— START Data listing —
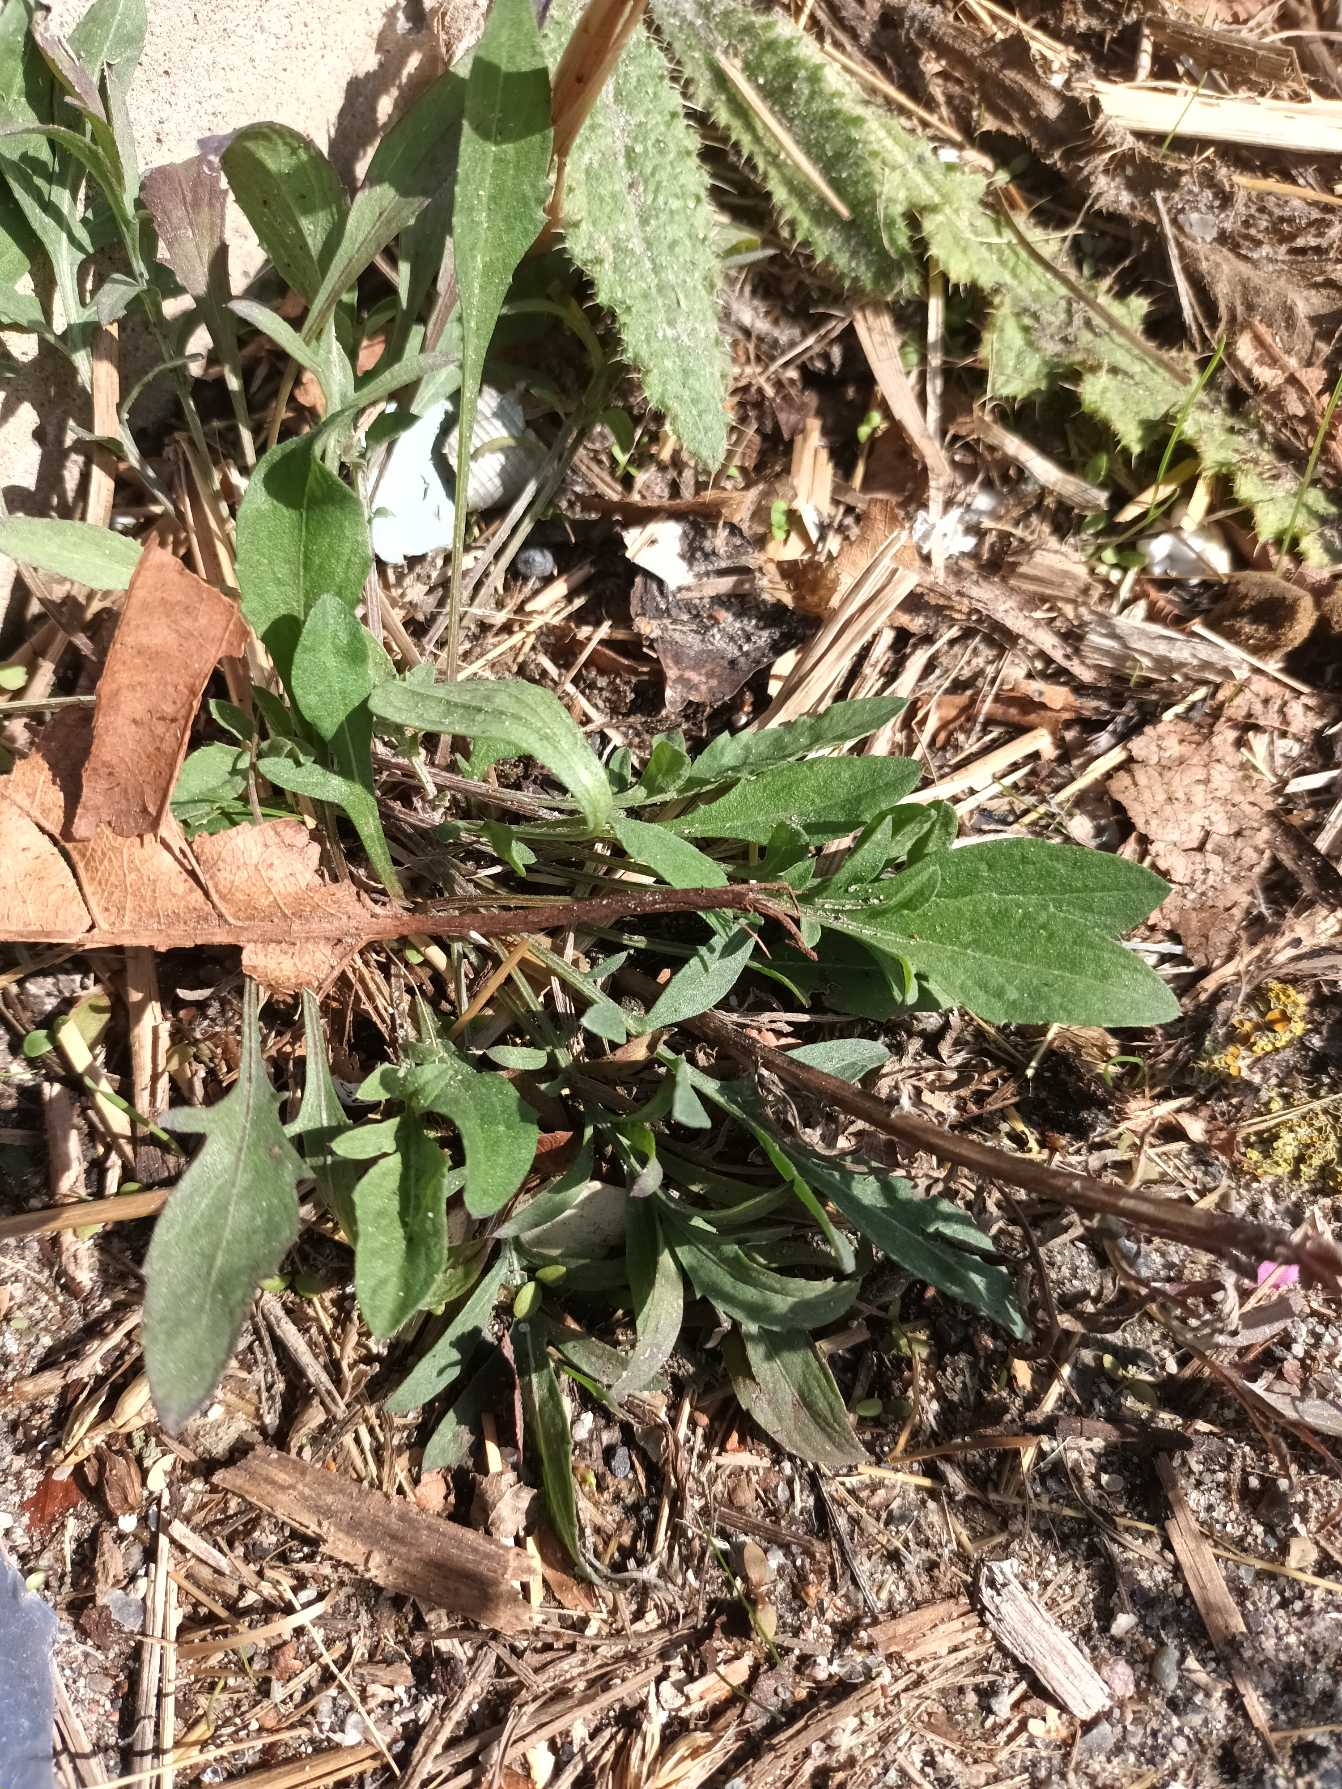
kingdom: Plantae
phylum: Tracheophyta
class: Magnoliopsida
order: Asterales
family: Asteraceae
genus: Centaurea
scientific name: Centaurea stoebe
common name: Mangegrenet knopurt
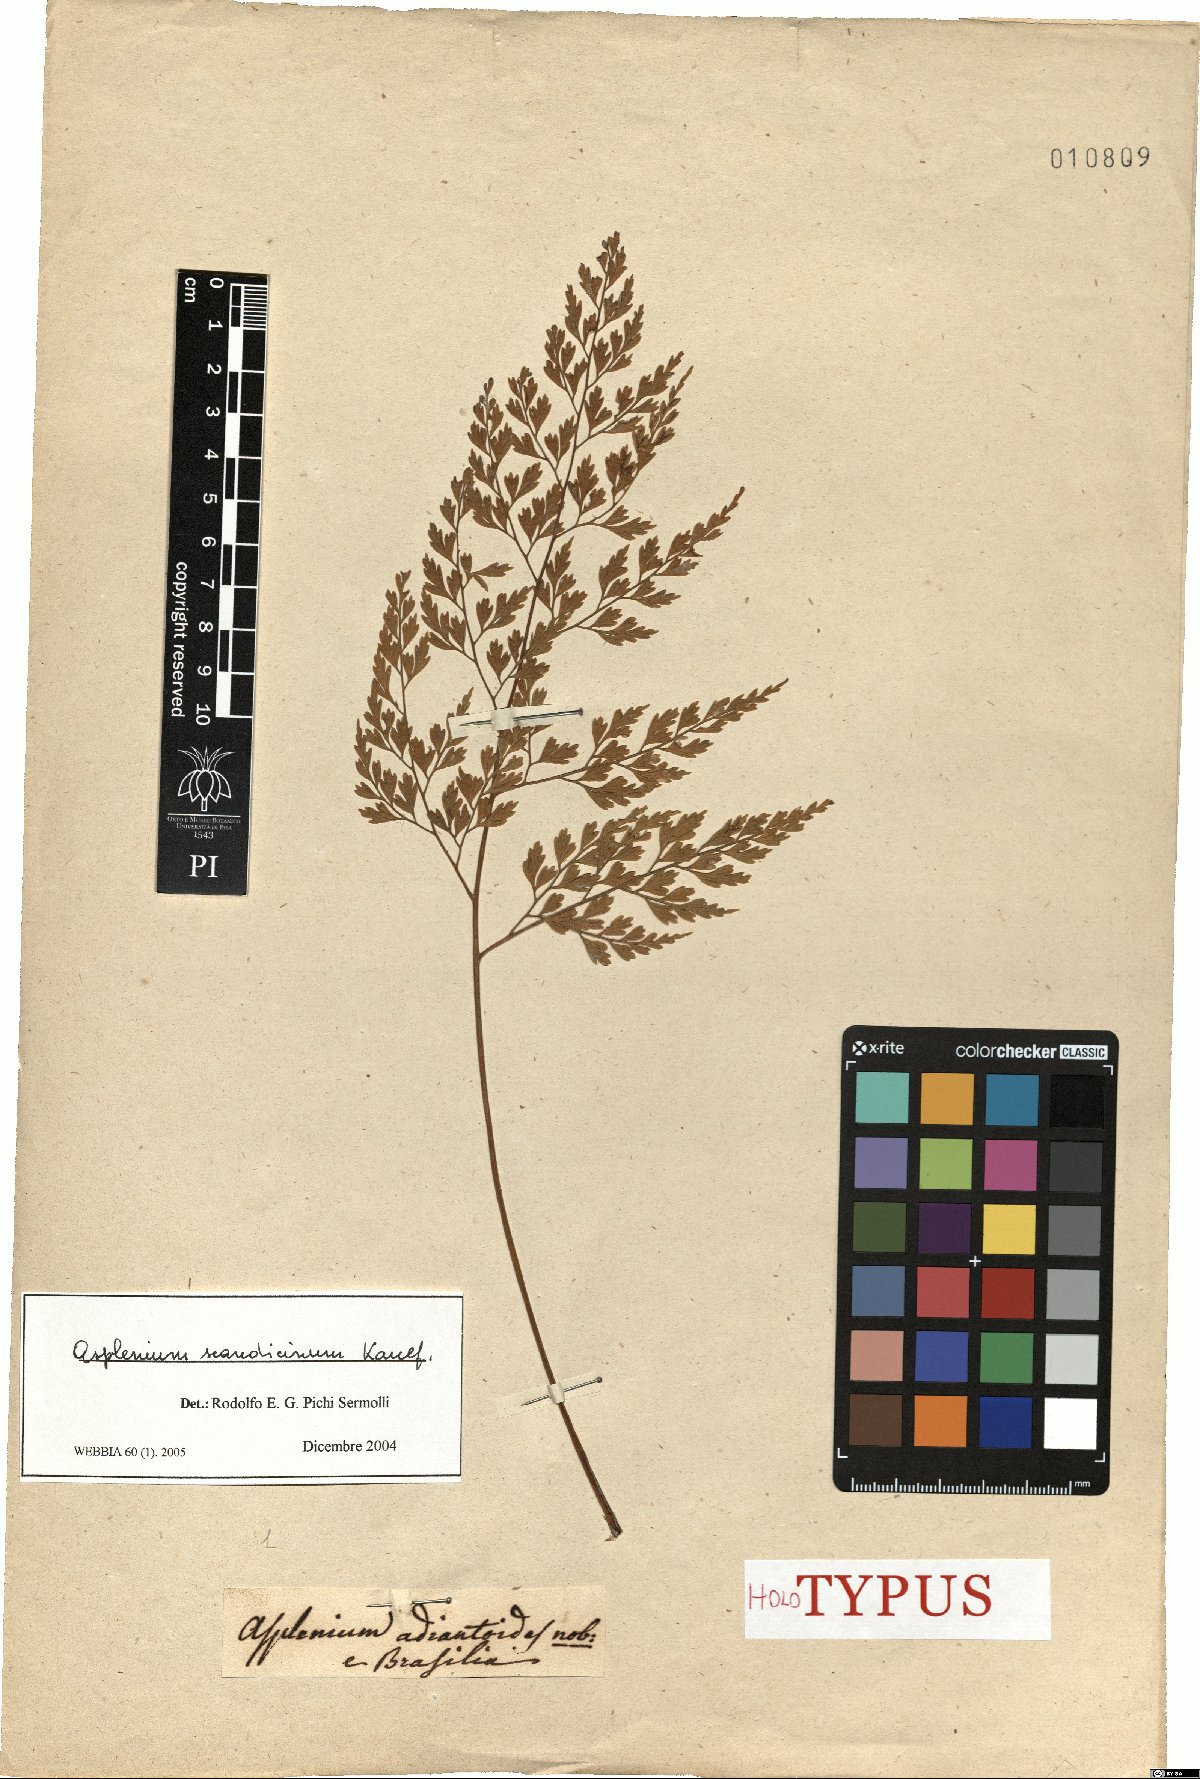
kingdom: Plantae
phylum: Tracheophyta
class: Polypodiopsida
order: Polypodiales
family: Aspleniaceae
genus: Asplenium
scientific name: Asplenium scandicinum
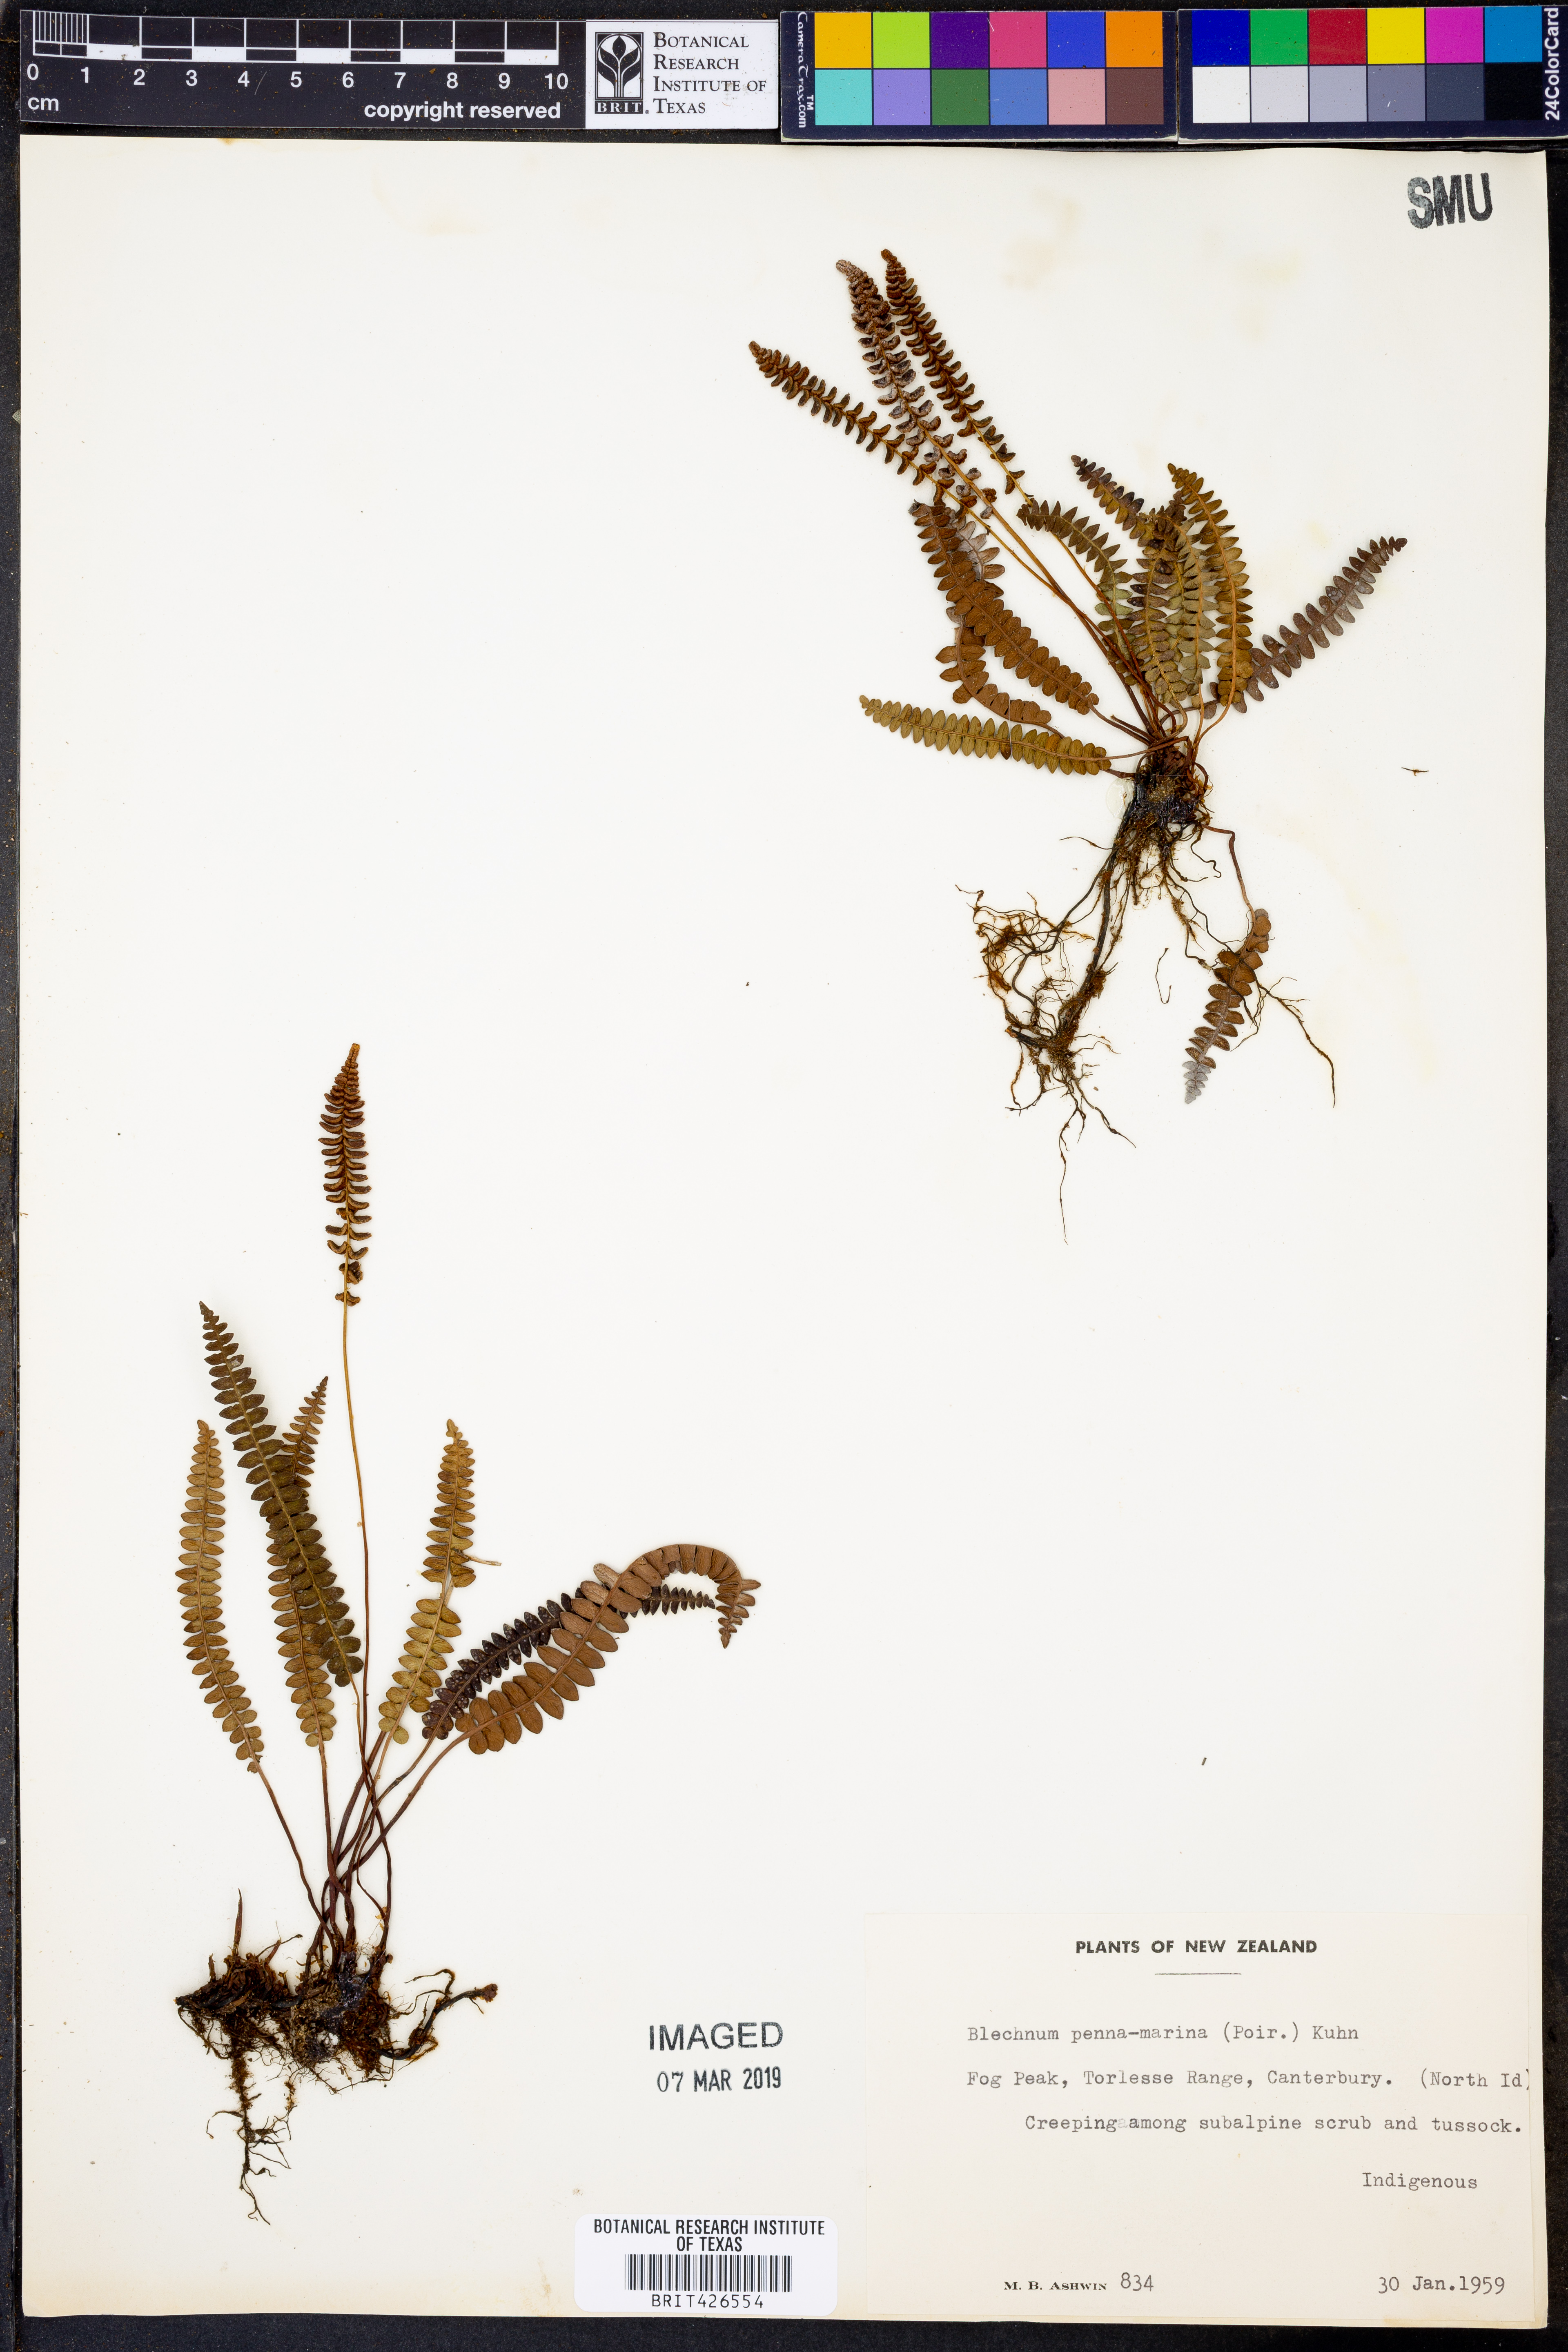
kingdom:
— END Data listing —
= The request =
Convert every line of the listing above into a Markdown table with the columns "Row" and "Line," numbering each row and skipping blank lines. Leave the pictures out of the answer.

= Solution to this exercise =
| Row | Line |
|---|---|
| 1 | kingdom: Plantae |
| 2 | phylum: Tracheophyta |
| 3 | class: Magnoliopsida |
| 4 | order: Asterales |
| 5 | family: Asteraceae |
| 6 | genus: Centaurea |
| 7 | scientific name: Centaurea stoebe |
| 8 | common name: Mangegrenet knopurt |
| 9 | kingdom: Plantae |
| 10 | phylum: Tracheophyta |
| 11 | class: Polypodiopsida |
| 12 | order: Polypodiales |
| 13 | family: Aspleniaceae |
| 14 | genus: Asplenium |
| 15 | scientific name: Asplenium scandicinum |
| 16 | kingdom: |